When the red line (shorter-term bonds) is above the blue line (longer-term bonds), that's the warning sign. We've been in an inverted curve environment for over a year and a half now. There's no known correlation between depth and/or length of inversion to the strength and/or length of the proceeding recession. What there is correlation about though is that a recession will happen (if not, this would be the first time it did not happen).
Another counter to your stance comes from the continued high inflation (which now appears to be sticky at 3%, 4% for Core CPI) while real wages have barely risen since pre-COVID. Along with that, consumers seem to have been trying to offset inflation on the backs of their credit cards, cards with rates higher than we've seen in decades. To underscore how big of a problem that is, we've seen credit card delinquencies shooting upward for two years now with no end in sight.

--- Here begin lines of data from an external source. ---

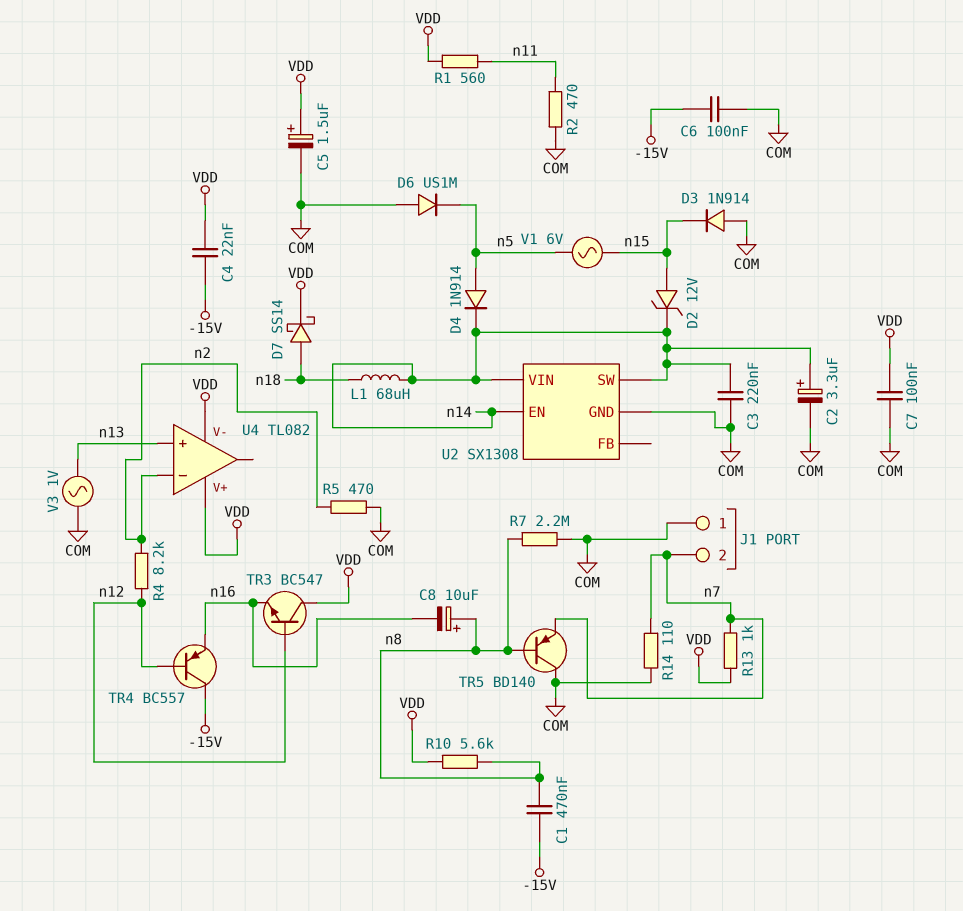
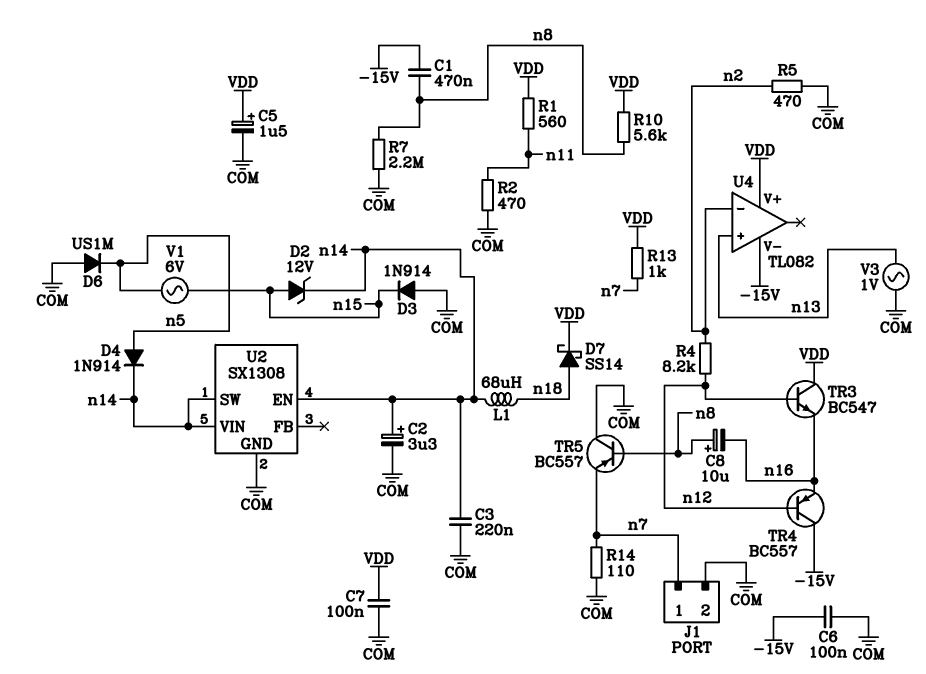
C4: 22nF (-15V, VDD) -> none
J1 pin 1: COM -> n7
J1 pin 2: n7 -> COM
TR5: PNP BD140 (B n8, C COM, E n7) -> PNP BC557 (B n8, C COM, E n7)
U4 pin V-: VDD -> -15V

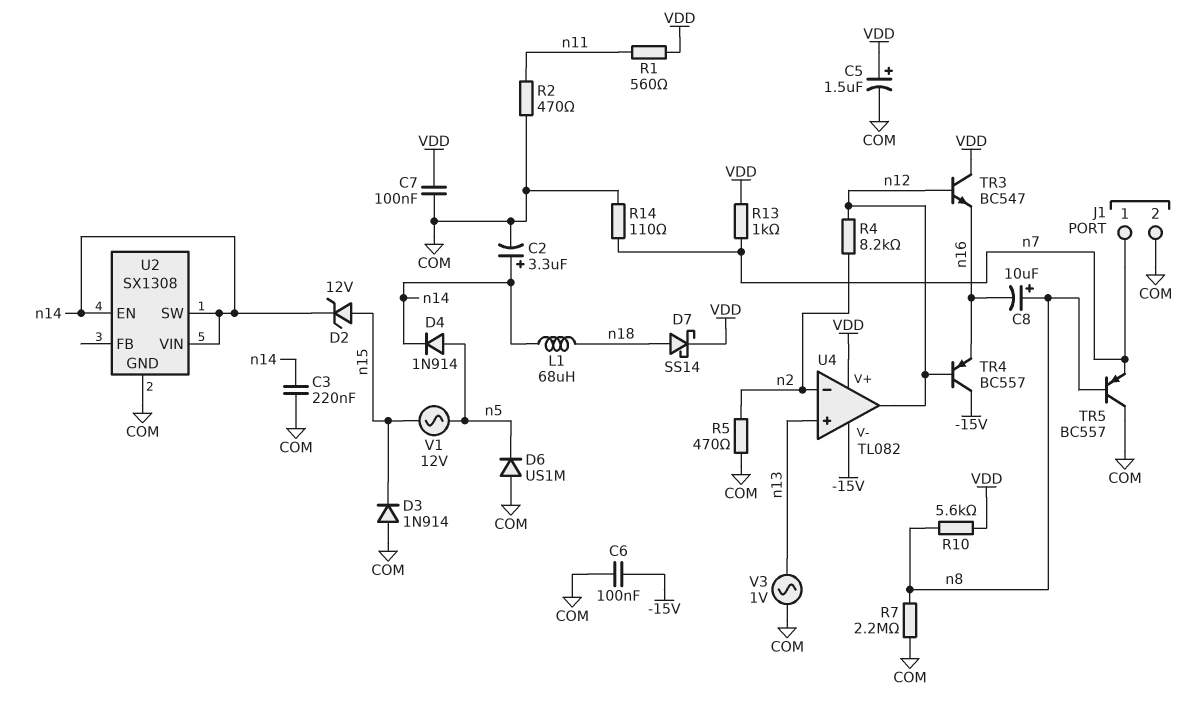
C1: 470nF (-15V, n8) -> none
U4 pin out: none -> n12
V1: AC 6V (n5, n15) -> AC 12V (n5, n15)

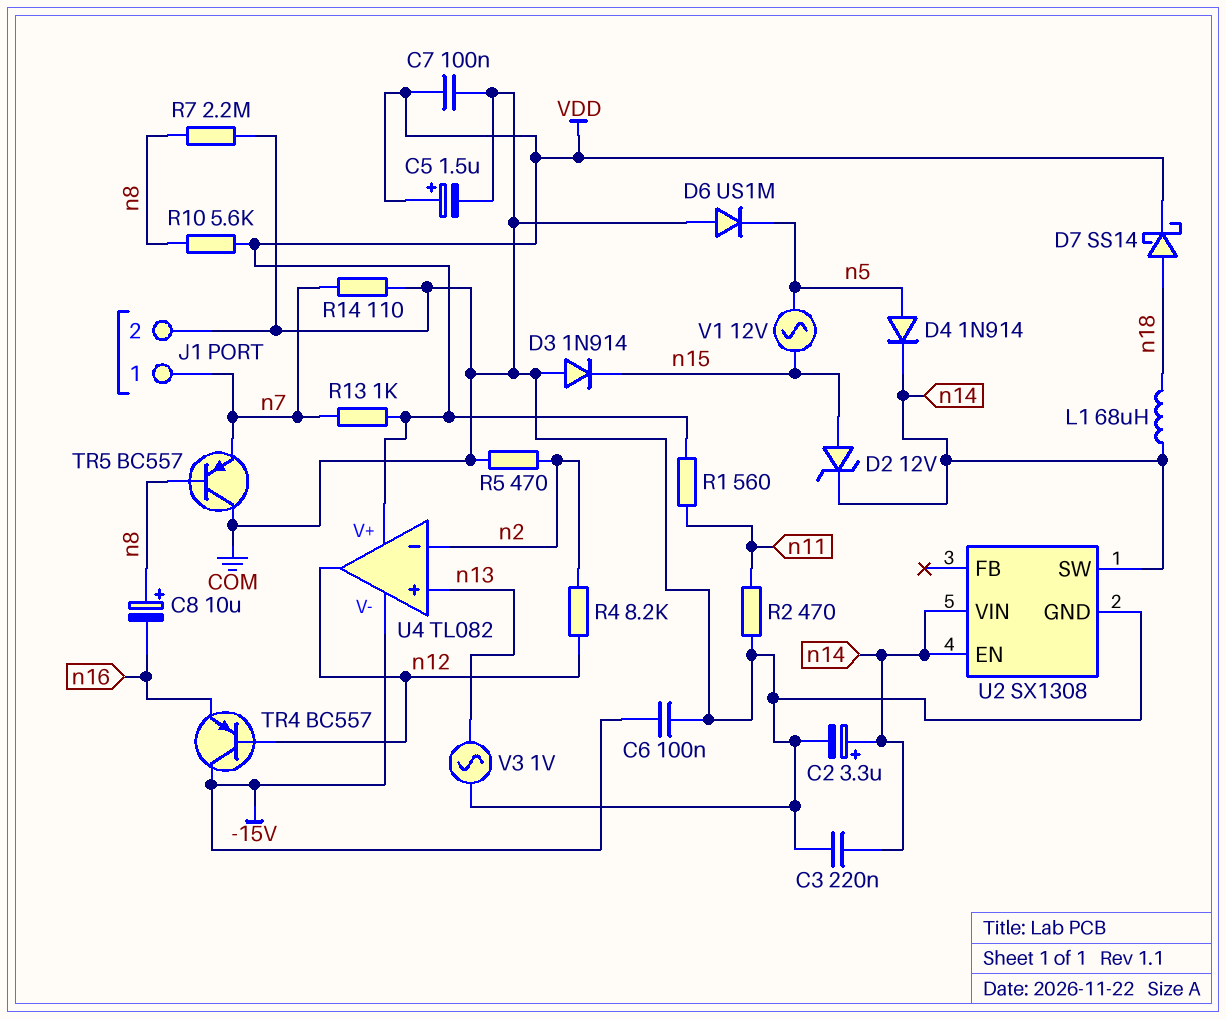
TR3: NPN BC547 (B n12, C VDD, E n16) -> none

Now you may be thinking "but GDP has been so strong". Has it? GDP is a measure of money spent, not units sold. Real GDP has grown only 1.3% from Q2-Q3 of this year while growing only 3% YoY. During those same periods consumer credit card debt grew by 2% and 10.2% (respectively).
So with all that said, is this really a "soft landing" or just wishful thinking?
This post was edited on 12/17/23 at 11:08 am
Posted on 12/17/23 at 12:04 pm to jimjackandjose
quote:
Yes. Cheap good while companies profit margins aren't exploding is best for the 95% of Americans who aren't millionaires on boards or able to take advantage of stock market wildness. Balance between cost of goods and wages is critical. Cost of goods doubling when wages haven't gone up but maybe 15% over the same time period is bad for everyone but the super rich.
But there is a difference between chips going up slowly - as we all wish they would have - and chips falling meaningfully from current prices. The latter probably means very bad things.